**** FRAGMENTO SELECCIONADO ****

La opinión pública está enterada de que Atria era partidario de consagrar un régimen parlamentario (como lo es cualquiera que entiende que el presidencialismo es un callejón sin salida) y que la derecha y el partido comunista se aliaron para bloquear el parlamentarismo en Chile. 

Pero ignora que él alertó acerca de irracionalidad de la izquierda postmoderna identitaria, que rechazaba la idea de garantizar judicialmente los derechos sociales en una constitución y que en su obra de teoría del derecho defiende una concepción que subordina los jueces estrictamente a la ley en vez de autorizarlos a invocar directamente la constitución.

Si esas ideas fueran decisivas para valorar la propuesta de nueva constitución, alguien que pensara como Atria tendría que rechazarla.

Vamos por parte.

Es difícil encontrar un pensador político más optimista respecto del poder de la razón para formular planteamientos políticos o morales de validez universal que Fernando Atria. El suyo no es un optimismo cándido, pero sí radical. Al punto que el grado de relativismo requerido por la legitimidad democrática de la diferencia siempre le ha resultado problemático. Tal como al monoteísta el reconocimiento de las demás religiones.

**** REGISTROS MOSTRADOS ****

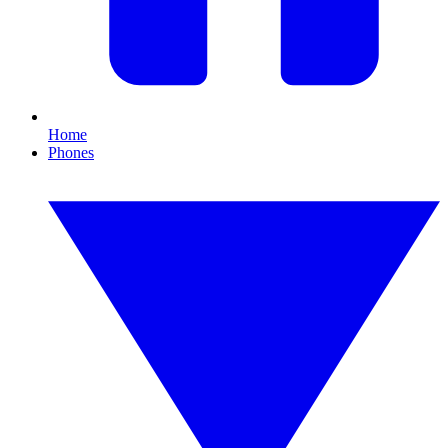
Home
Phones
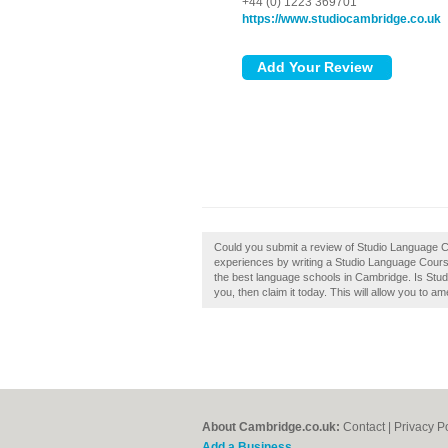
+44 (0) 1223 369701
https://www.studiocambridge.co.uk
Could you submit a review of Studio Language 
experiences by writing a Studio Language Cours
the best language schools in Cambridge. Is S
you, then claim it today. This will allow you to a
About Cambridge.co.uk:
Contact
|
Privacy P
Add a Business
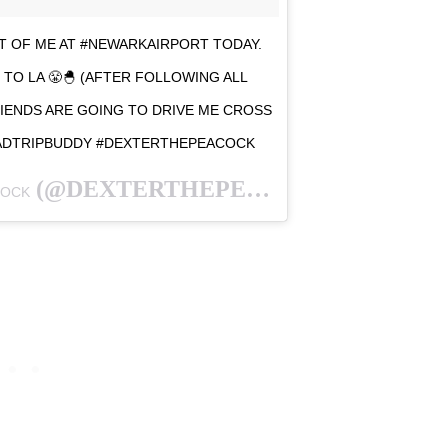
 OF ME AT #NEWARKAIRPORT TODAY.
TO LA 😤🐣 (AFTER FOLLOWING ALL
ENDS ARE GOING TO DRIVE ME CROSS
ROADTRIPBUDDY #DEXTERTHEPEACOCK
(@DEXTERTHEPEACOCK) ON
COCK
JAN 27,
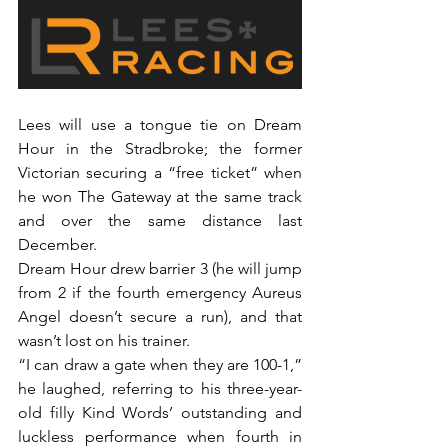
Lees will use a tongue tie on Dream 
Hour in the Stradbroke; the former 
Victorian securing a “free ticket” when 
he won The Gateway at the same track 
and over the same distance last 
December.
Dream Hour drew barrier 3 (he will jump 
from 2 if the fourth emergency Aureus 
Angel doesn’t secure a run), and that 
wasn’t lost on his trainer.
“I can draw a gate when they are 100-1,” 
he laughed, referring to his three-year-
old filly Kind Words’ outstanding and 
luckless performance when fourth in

****
**** REGISTROS MOSTRADOS ****

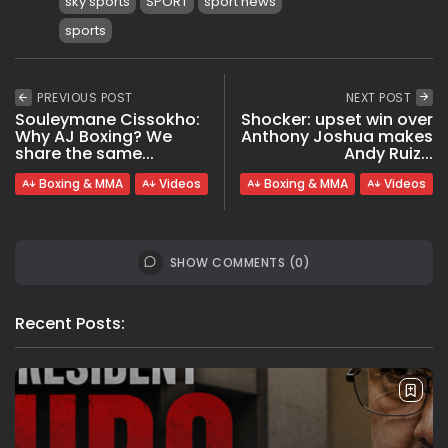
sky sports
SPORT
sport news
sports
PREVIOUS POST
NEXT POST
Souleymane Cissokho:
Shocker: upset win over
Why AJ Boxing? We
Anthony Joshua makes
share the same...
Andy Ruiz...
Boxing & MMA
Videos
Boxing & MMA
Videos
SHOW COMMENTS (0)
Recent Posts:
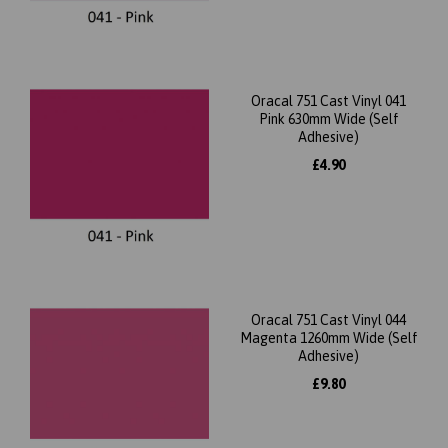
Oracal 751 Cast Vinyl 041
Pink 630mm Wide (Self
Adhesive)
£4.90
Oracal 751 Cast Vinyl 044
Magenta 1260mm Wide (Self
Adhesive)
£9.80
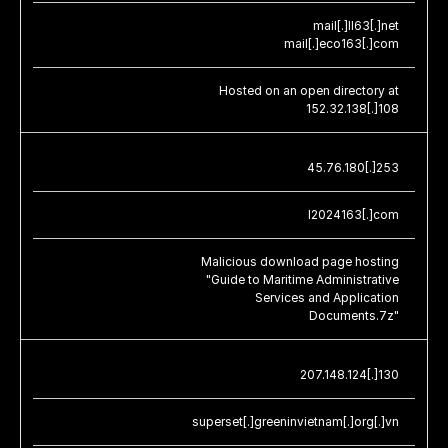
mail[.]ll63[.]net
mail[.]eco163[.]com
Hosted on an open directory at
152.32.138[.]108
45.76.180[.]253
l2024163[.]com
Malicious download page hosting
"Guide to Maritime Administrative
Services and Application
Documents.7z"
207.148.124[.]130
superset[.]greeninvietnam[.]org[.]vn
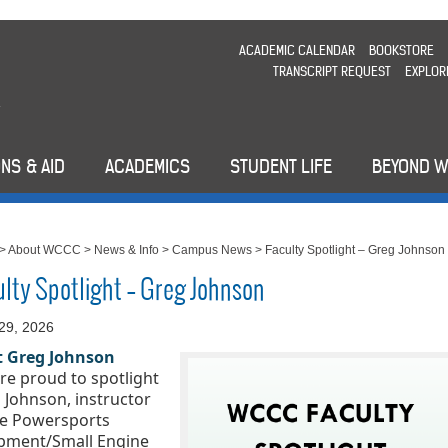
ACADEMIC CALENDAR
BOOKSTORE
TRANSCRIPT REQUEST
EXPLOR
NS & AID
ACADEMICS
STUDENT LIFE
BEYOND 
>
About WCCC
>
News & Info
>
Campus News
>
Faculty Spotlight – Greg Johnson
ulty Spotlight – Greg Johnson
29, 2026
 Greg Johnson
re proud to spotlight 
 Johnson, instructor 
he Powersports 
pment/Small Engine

****

| PROBLEMAS POR RESOLVER |
a: Di si cada afirmación concuerda con el fragmento respondiendo sí o no, y cita literalmente las palabras que lo deciden: (i) la derecha y el partido comunista se unieron para impedir el parlamentarismo en Chile; (ii) Atria apoyaba que la constitución garantizara judicialmente los derechos sociales; (iii) el optimismo de Atria se describe como cándido.
b: Cita textualmente el fragmento desde "La opinión pública" hasta "parlamentarismo en Chile.", ambos incluidos.
Los registros no guardan relación con el fragmento.

| LISTA DE SOLUCIONES |
a:
(i) Sí: «la derecha y el partido comunista se aliaron para bloquear el parlamentarismo en Chile».
(ii) No: «rechazaba la idea de garantizar judicialmente los derechos sociales en una constitución».
(iii) No: «El suyo no es un optimismo cándido, pero sí radical».

b:
La opinión pública está enterada de que Atria era partidario de consagrar un régimen parlamentario (como lo es cualquiera que entiende que el presidencialismo es un callejón sin salida) y que la derecha y el partido comunista se aliaron para bloquear el parlamentarismo en Chile.